The missing cells are merged with regular cells in the simple effect plots.
library(ggplot2) # for ylab(), annotate()
library(ggh4x) # for at_panel()
library(gridExtra) # for grid.arrange()
#Add annotations to show where missing cells are...
annotationsA <- list(
annotate("segment", linewidth=1.25, x = 1.5, y = 0.45, xend = 1, yend = 0.15, color="green", arrow = arrow()),
annotate("segment", linewidth=1.25, x = 1.5, y = 0.45, xend = 1, yend = 0.10, color="red", arrow = arrow()),
annotate("segment", linewidth=1.25, x = 1.5, y = 0.45, xend = 2.8, yend = 0.25, color="red", arrow = arrow()),
annotate("text", x = 1.5, y = 0.5, label = "No observations")
)
annotationsB <- list(
annotate("segment", linewidth=2, x = 2.2, y = 0.08, xend = 1.95, yend = 0.04, color="red", arrow = arrow()),
annotate("segment", linewidth=2, x = 2.2, y = 0.12, xend = 2.05, yend = 0.36, color="blue", arrow = arrow()),
annotate("text", x = 2.0, y = 0.1, label = "Merge an imputed cell\nwith a regular cell")
)
annotationsC <- list(
annotate("segment", linewidth=2, x = 1.4, y = 0.275, xend = 1.9, yend = 0.285, color="red", arrow = arrow()),
annotate("segment", linewidth=2, x = 1.4, y = 0.275, xend = 2.0, yend = 0.16, color="blue", arrow = arrow()),
annotate("text", x = 1., y = 0.275, label = "Merge an imputed cell\nwith a regular cell")
)
pla <- anopaPlot(w, ~ Trophism * Location * Diel)+
ylab("Proportion empty stomach") +
lapply(annotationsA, \(ann) {at_panel(ann, Diel == "Nocturnal")})
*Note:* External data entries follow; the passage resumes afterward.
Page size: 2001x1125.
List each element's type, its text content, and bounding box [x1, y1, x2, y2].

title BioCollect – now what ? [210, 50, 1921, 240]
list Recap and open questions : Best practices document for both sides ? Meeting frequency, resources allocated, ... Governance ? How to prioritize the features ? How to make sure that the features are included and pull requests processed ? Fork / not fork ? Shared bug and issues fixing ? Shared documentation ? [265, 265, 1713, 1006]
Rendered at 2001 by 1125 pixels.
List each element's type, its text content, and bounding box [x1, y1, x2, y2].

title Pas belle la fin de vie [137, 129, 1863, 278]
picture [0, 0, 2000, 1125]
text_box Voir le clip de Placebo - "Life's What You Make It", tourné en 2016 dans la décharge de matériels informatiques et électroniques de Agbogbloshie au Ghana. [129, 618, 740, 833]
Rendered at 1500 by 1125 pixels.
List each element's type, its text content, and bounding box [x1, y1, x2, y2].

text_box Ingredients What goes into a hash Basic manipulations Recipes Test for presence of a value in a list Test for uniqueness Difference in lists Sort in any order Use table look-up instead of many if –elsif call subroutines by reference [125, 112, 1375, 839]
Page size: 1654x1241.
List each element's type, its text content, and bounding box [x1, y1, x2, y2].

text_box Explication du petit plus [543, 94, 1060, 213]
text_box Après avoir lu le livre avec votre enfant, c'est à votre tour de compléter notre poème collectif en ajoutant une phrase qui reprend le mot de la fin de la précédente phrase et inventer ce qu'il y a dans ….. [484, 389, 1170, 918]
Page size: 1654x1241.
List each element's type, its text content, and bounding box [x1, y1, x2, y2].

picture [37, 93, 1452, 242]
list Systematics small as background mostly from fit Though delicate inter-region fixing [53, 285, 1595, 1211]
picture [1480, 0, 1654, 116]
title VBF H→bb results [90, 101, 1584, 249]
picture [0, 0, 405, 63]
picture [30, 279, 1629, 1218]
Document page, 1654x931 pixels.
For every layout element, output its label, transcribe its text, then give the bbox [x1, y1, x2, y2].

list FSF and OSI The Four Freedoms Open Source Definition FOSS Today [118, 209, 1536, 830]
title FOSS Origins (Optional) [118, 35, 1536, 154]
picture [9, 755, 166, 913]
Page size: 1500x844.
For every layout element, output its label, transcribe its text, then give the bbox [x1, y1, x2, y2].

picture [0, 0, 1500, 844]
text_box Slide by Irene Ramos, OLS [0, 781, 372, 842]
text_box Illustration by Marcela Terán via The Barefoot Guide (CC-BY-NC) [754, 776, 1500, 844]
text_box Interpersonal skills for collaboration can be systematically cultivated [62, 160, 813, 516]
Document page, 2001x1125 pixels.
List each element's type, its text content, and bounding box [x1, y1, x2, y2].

plb <- anopaPlot(w, ~ Diel * Trophism ) +
ylab("Proportion empty stomach") +
annotationsB
plc <- anopaPlot(w, ~ Diel * Location ) +
ylab("Proportion empty stomach") +
annotationsC
grid.arrange( pla, plb, plc, ncol = 3 )
Suppose we wish to impute the missing cells with the harmonic mean
number of success (21.6) and the harmonic mean number of observations
per cell (286.9), we could use from the package psych
library(psych)
options("ANOPA.zeros" = c(harmonic.mean(ArringtonEtAl2002$s), harmonic.mean(ArringtonEtAl2002$n)))
prior to running the above analyses. In which case it is found that all the effects are massively significant, another way to see that the sample size is huge (over 36,000 fishes measured).